Je ne fais pas dans la poésie, ni dans les grands mots, mais laissez-moi vous imager un peu la situation. Vous entendez souvent qu’il manque 4, 5 ou 6 infirmières pour un quart de travail, cela signifie donc qu’il y a 20, 25, 30 patients qui n’ont pas d’infirmière attitrée. Cela veut dire que le peu d’infirmières qu’il y a en place doivent avoir à charge 2 ou 3 patients de plus que ce que qui est sécuritaire. Sans compter les patients qui sont dans la salle d’attente et dont l’état n’est pas réévalué par l’infirmière du triage depuis leurs arrivés par manque de temps, dû à la surcharge de travail, et parce qu’elles sont 2 au lieu d’être 4 pour faire le boulot. 
Depuis plusieurs semaines maintenant, le manque de personnel est tellement criant que le temps supplémentaire obligatoire est à tous les jours et que les sit-in (personnels du quart suivant refusant de débuter leur quart de travail par manque d’effectif) sont aussi récurrents que le TSO. Nous débutons notre quart de travail sans jamais savoir si nous allons pouvoir quitter à l’heure ou si nous allons devoir être obligés de rester pour un 12 h ou un 16 h contre notre gré, sans notre accord. Après deux ou trois jours de suite dans cette situation, la fatigue physique et mentale est à son maximum. Sans compter que nous n’avons pas le temps de prendre de pause et que notre heure complète de repas est chose du passé. Notre victoire de la journée est maintenant d’avoir le temps de prendre une bouchée sur le bord de la table. C’est fou hein ?

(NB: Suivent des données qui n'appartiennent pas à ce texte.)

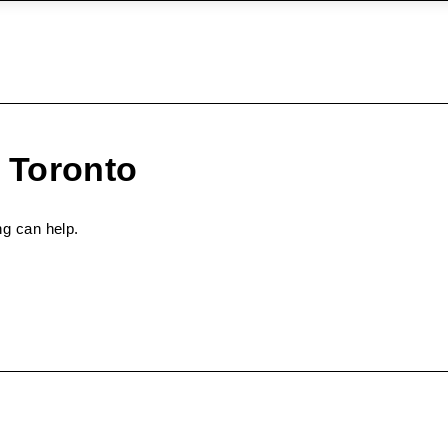
 Toronto
ng can help.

Au-delà de notre inconfort personnel, vous mettez la population franchement en danger. Les patients reçoivent des soins par du personnel au bout du rouleau avec un surplus de travail qui augmente de jour en jour. Nous avons la crainte qu’il y ait un code bleu sur un étage ou un transfert dans un autre hôpital nécessitant une présence infirmière de l’urgence, car nous n’avons pas les effectifs pour couvrir tout ça. Malgré tout notre bon vouloir, nos bonnes intentions, et notre désir de sauver le monde, ce n’est plus suffisant maintenant. Vous devez changer les choses et vite. Le personnel en place et notre syndicat FIQ présentent des solutions depuis des mois, et aucune n’est retenue par les dirigeants et votre gouvernement. La balle est dans votre camp maintenant M. Dubé et M. le Premier ministre. Agissez avant qu’il soit trop tard. Car malgré tout, nous avons à cœur notre travail, nous voulons donner les meilleurs soins à nos patients qui sont malades et nous ne voulons pas qu’il y en ait un seul qui paie le prix parce qu’il aura glissé dans les failles de votre système et parce que vous aurez fermé les yeux sur la situation. 
Je n’ai jamais remis en question ma profession, jamais…. Jusqu’à aujourd’hui.